Below are records; copy every line among them that contains the word "TRIANGLE".

* * * * * * * * *

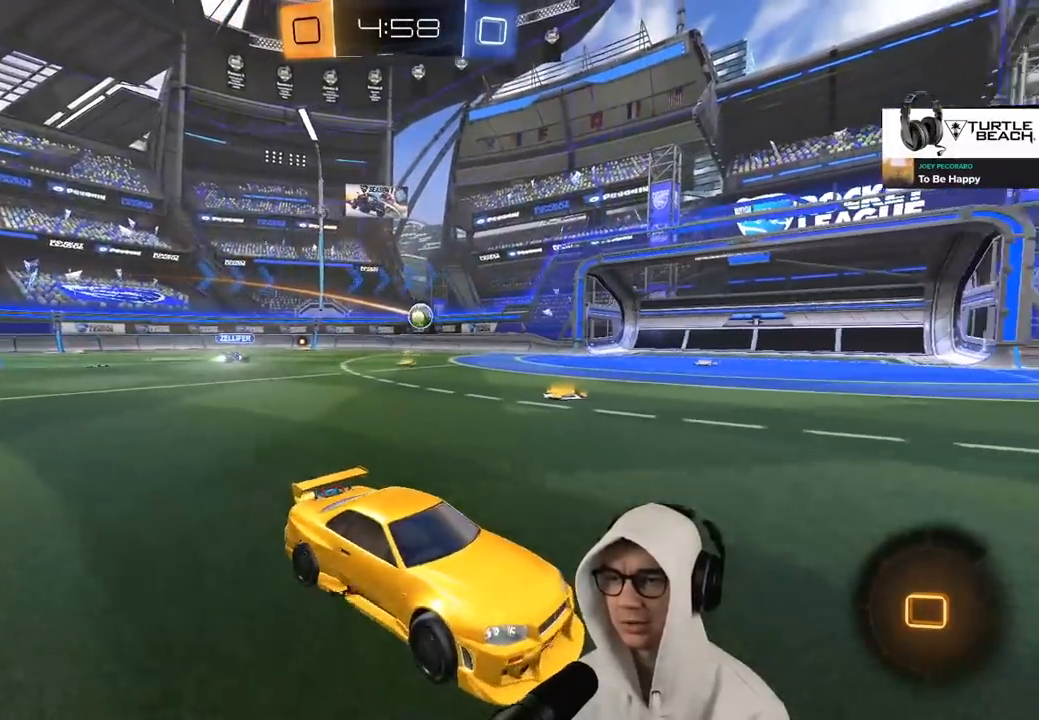
{"buttons": ["CROSS", "R2"], "left_stick": "up-right", "right_stick": "center", "events": [[251, "left_stick", "center"], [301, "CROSS", "down"], [351, "left_stick", "up-right"], [384, "CROSS", "up"], [451, "CROSS", "down"]]}
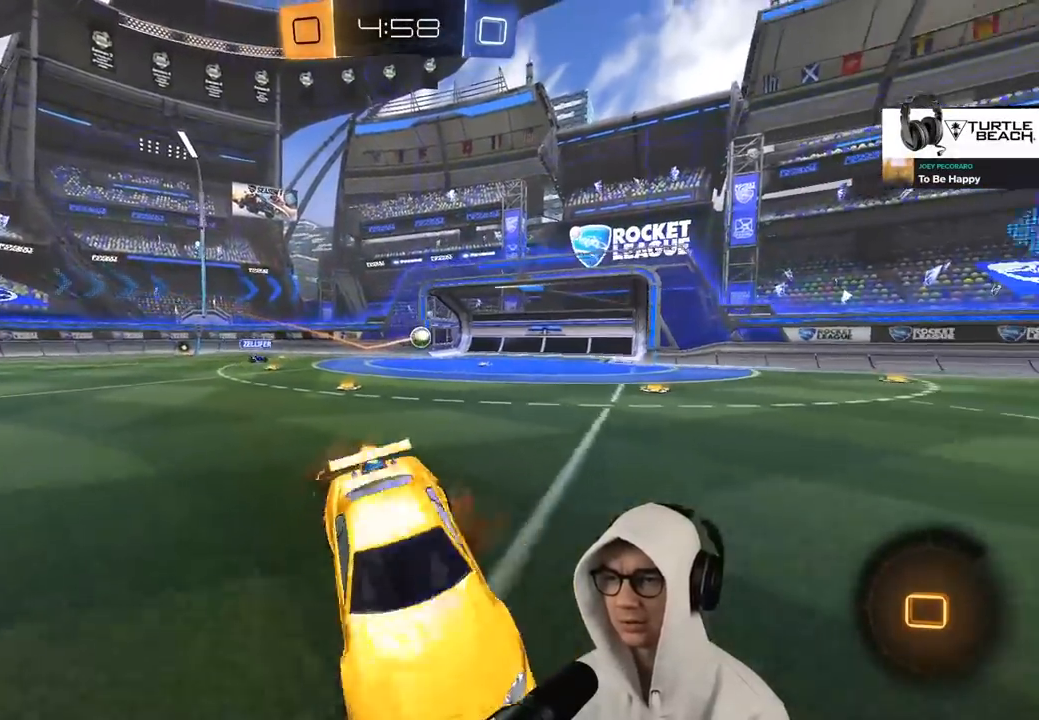
{"buttons": ["TRIANGLE", "R2"], "left_stick": "center", "right_stick": "center", "events": [[100, "CROSS", "up"], [100, "left_stick", "center"], [133, "R2", "up"], [417, "R2", "down"], [500, "TRIANGLE", "down"]]}
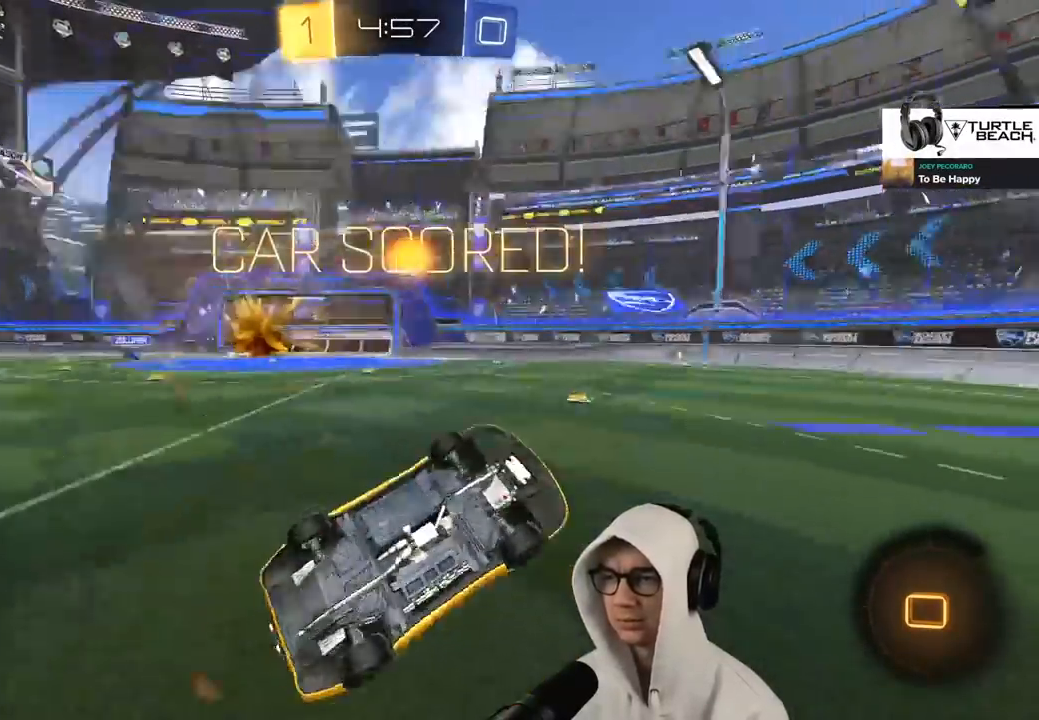
{"buttons": ["R2"], "left_stick": "center", "right_stick": "center", "events": [[117, "TRIANGLE", "up"]]}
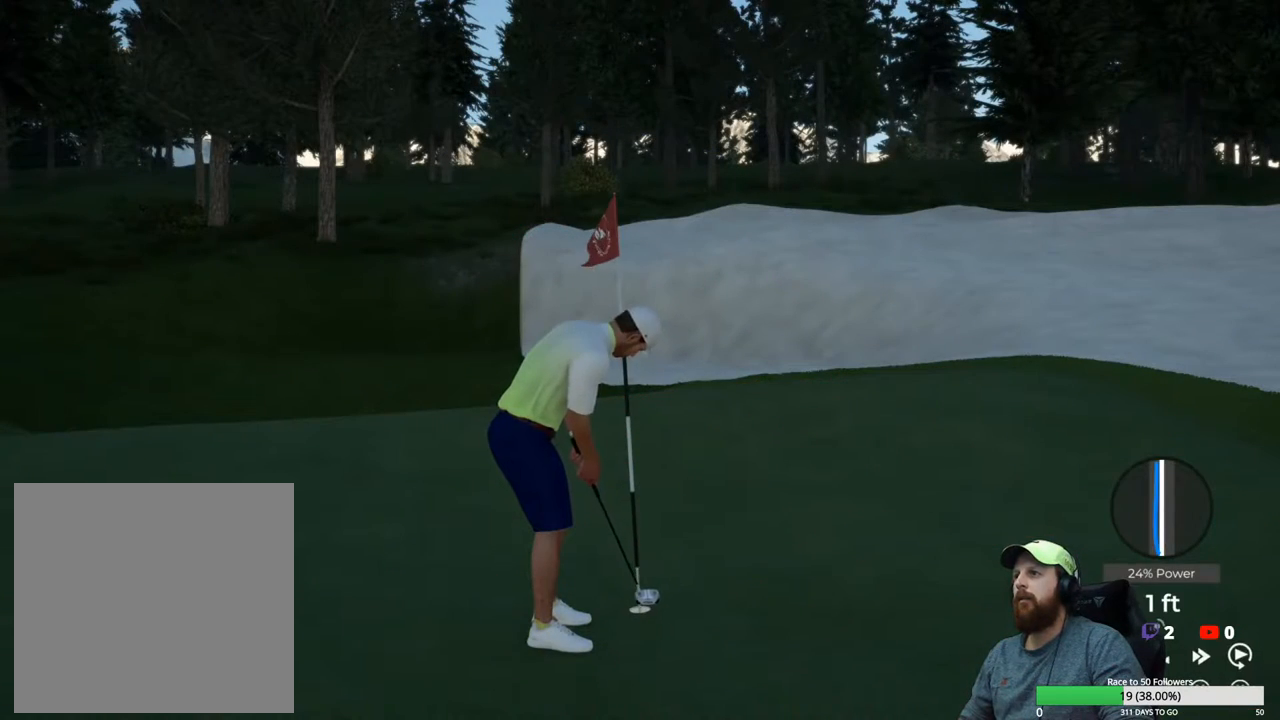
Gameplay with a controller (Xbox layout); each line is a JSON object with the inputs held at the frame after it. "events" lists button and stick changes between this image and that frame as [ms after this image, input, new state], when the widget could be followed in between.
{"buttons": [], "left_stick": "center", "right_stick": "center", "events": [[217, "A", "down"], [333, "A", "up"]]}
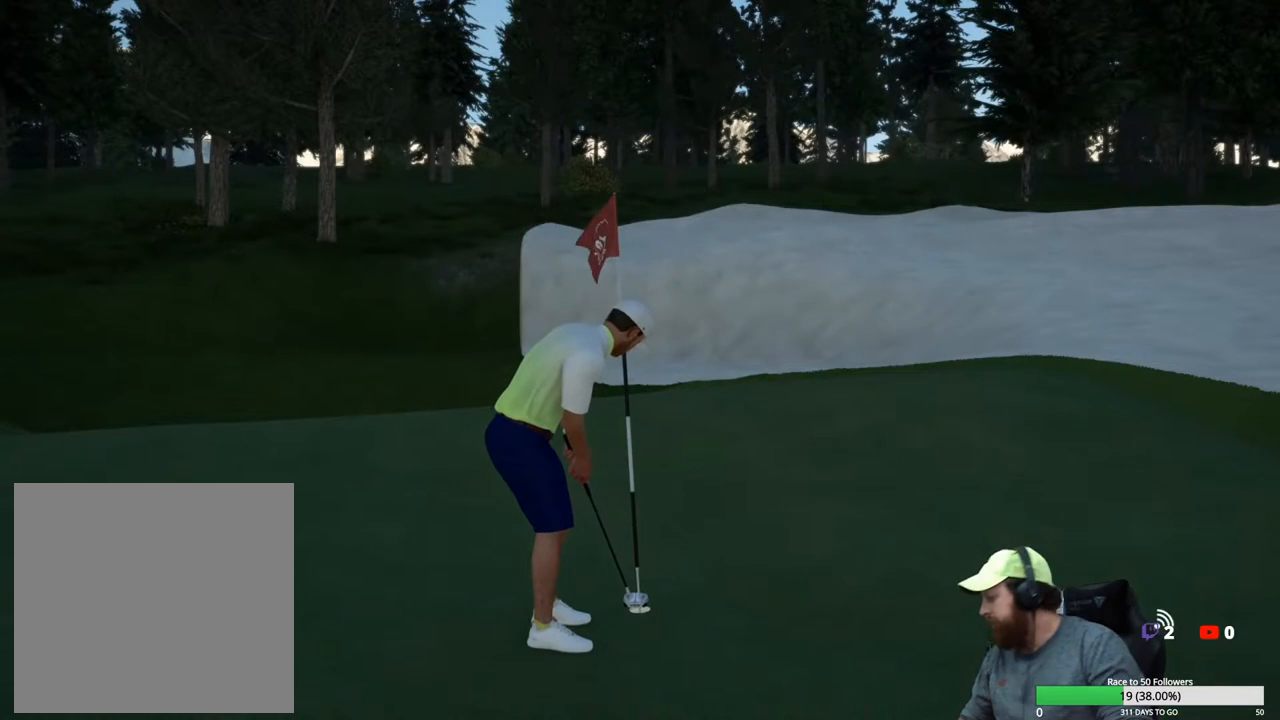
{"buttons": [], "left_stick": "center", "right_stick": "center", "events": []}
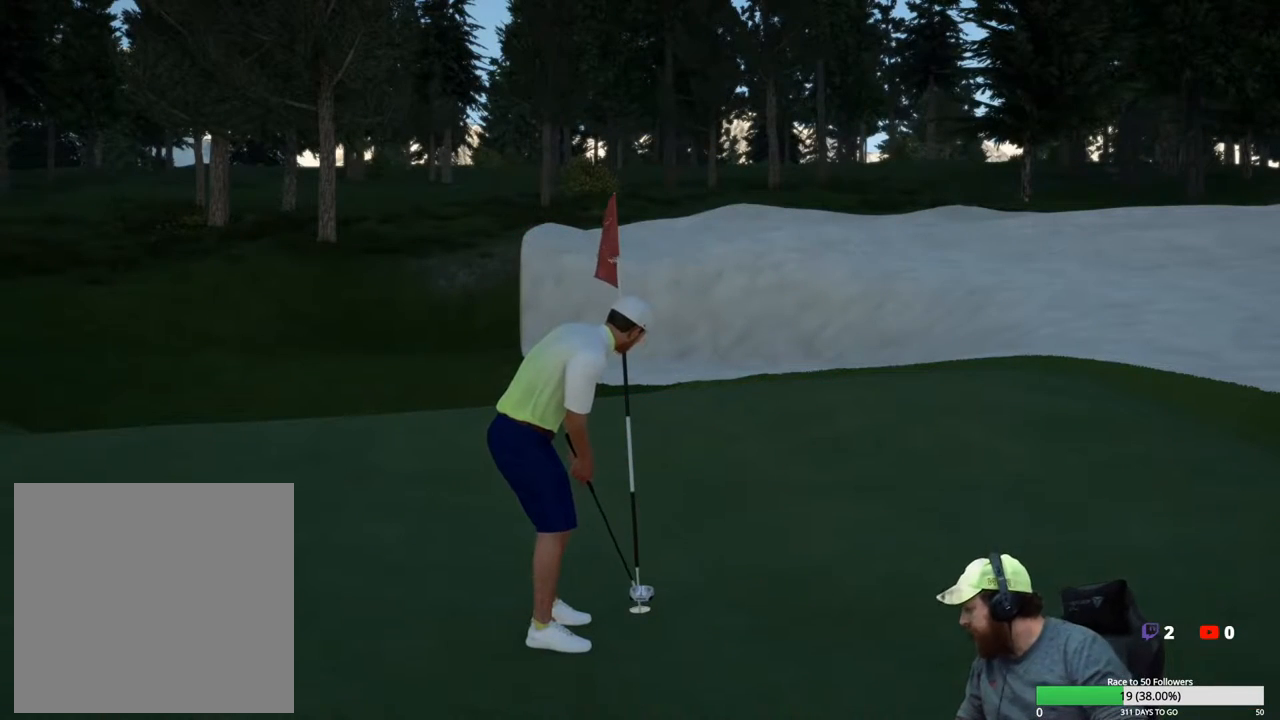
{"buttons": [], "left_stick": "center", "right_stick": "center", "events": [[283, "A", "down"], [400, "A", "up"]]}
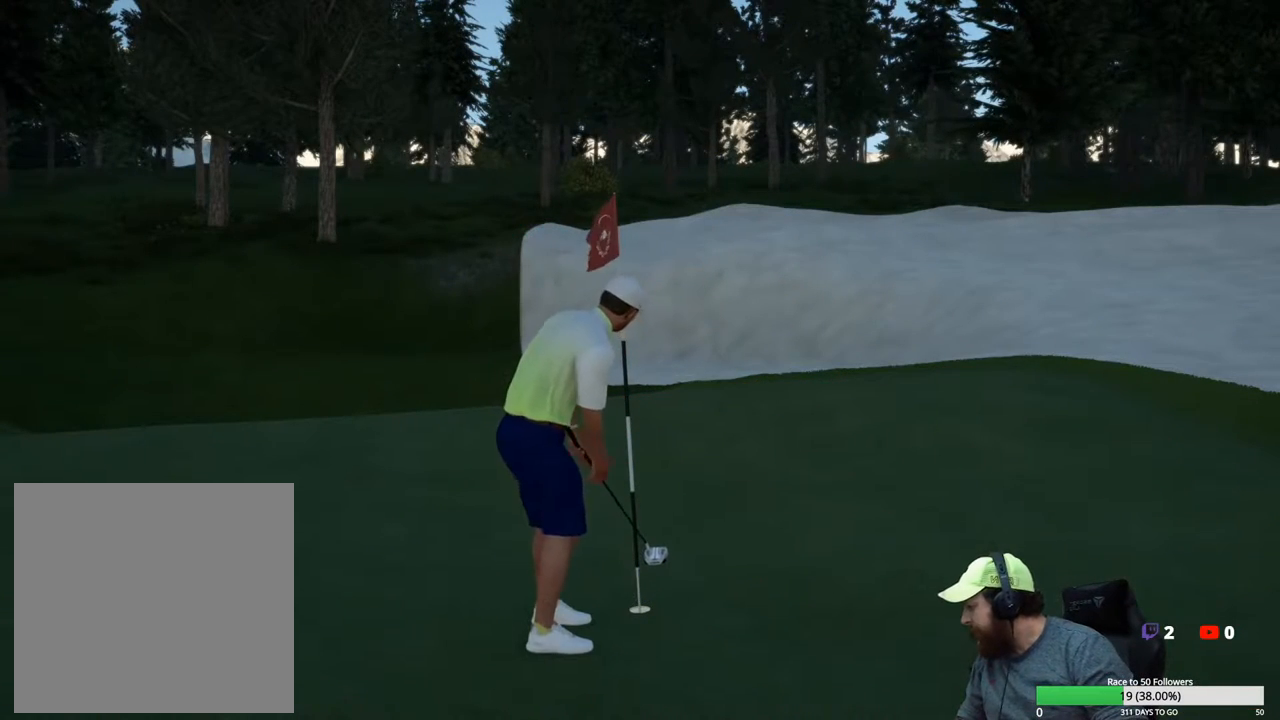
{"buttons": ["A"], "left_stick": "center", "right_stick": "center", "events": [[417, "A", "down"]]}
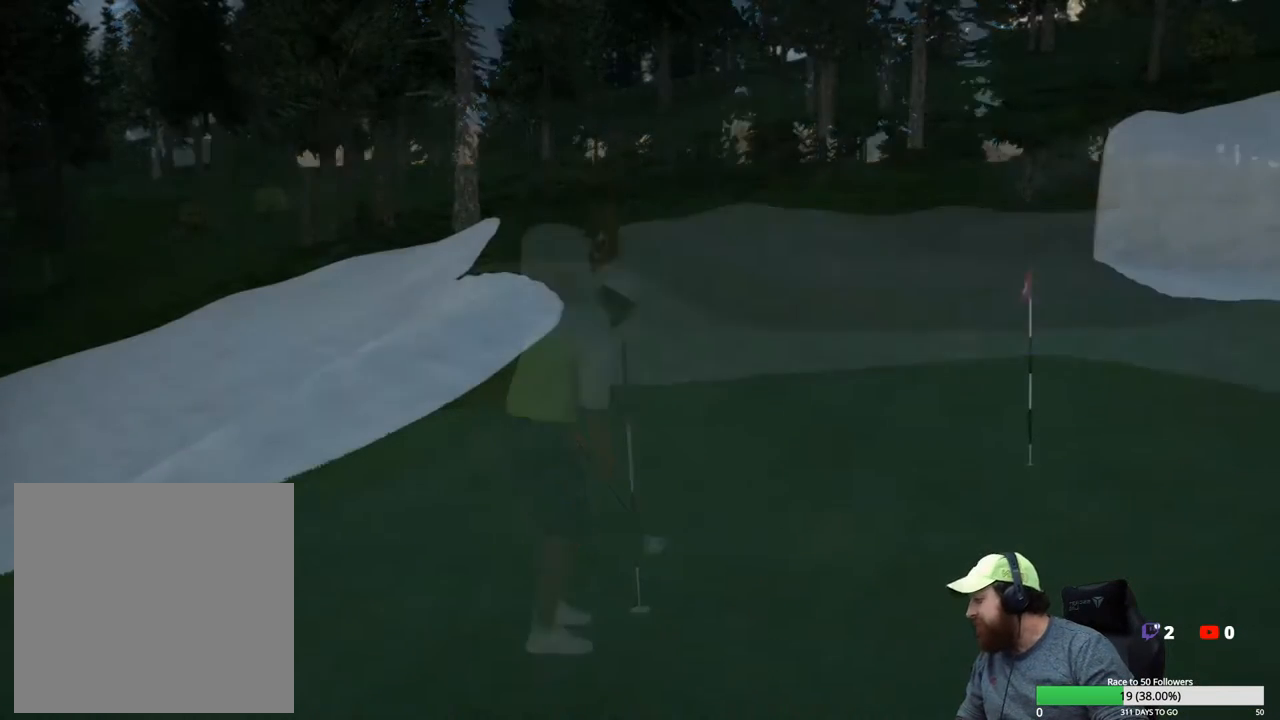
{"buttons": ["A"], "left_stick": "center", "right_stick": "center", "events": [[50, "A", "up"], [500, "A", "down"]]}
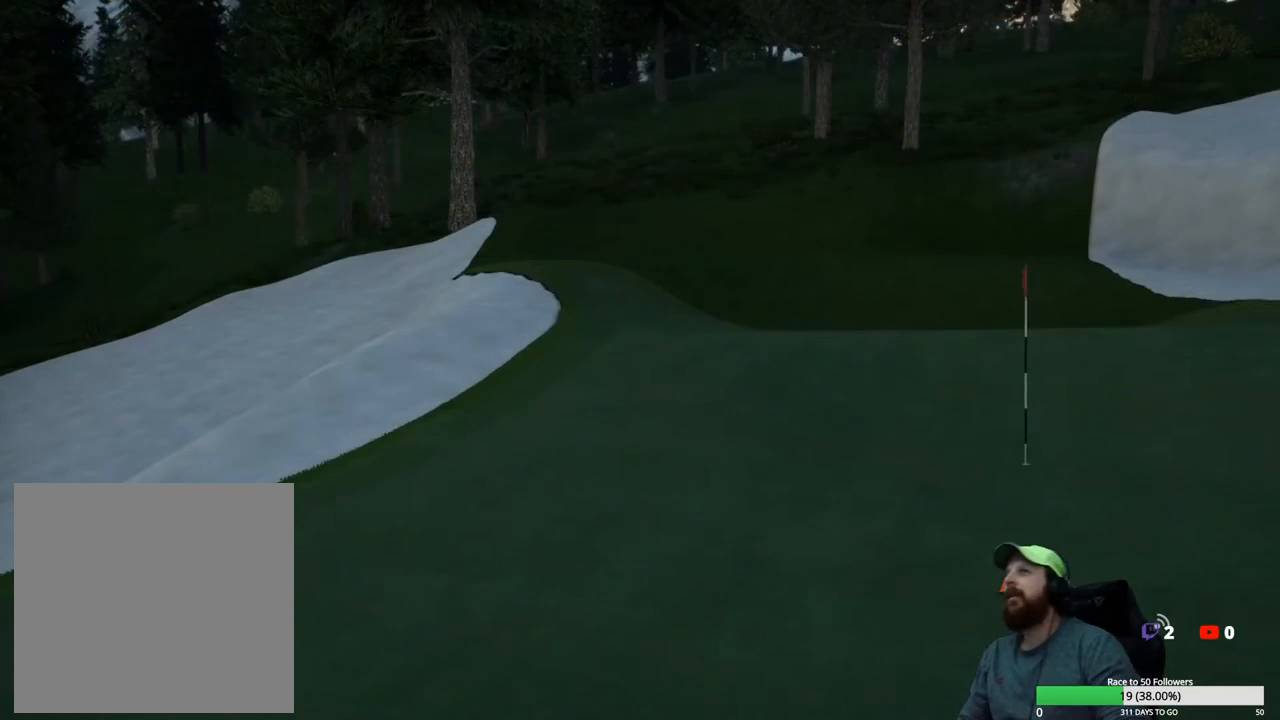
{"buttons": [], "left_stick": "center", "right_stick": "center", "events": [[100, "A", "up"]]}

* * * * * * * * *

▶ _SOLUTION BELOW_
{"buttons": ["TRIANGLE", "R2"], "left_stick": "center", "right_stick": "center", "events": [[100, "CROSS", "up"], [100, "left_stick", "center"], [133, "R2", "up"], [417, "R2", "down"], [500, "TRIANGLE", "down"]]}
{"buttons": ["R2"], "left_stick": "center", "right_stick": "center", "events": [[117, "TRIANGLE", "up"]]}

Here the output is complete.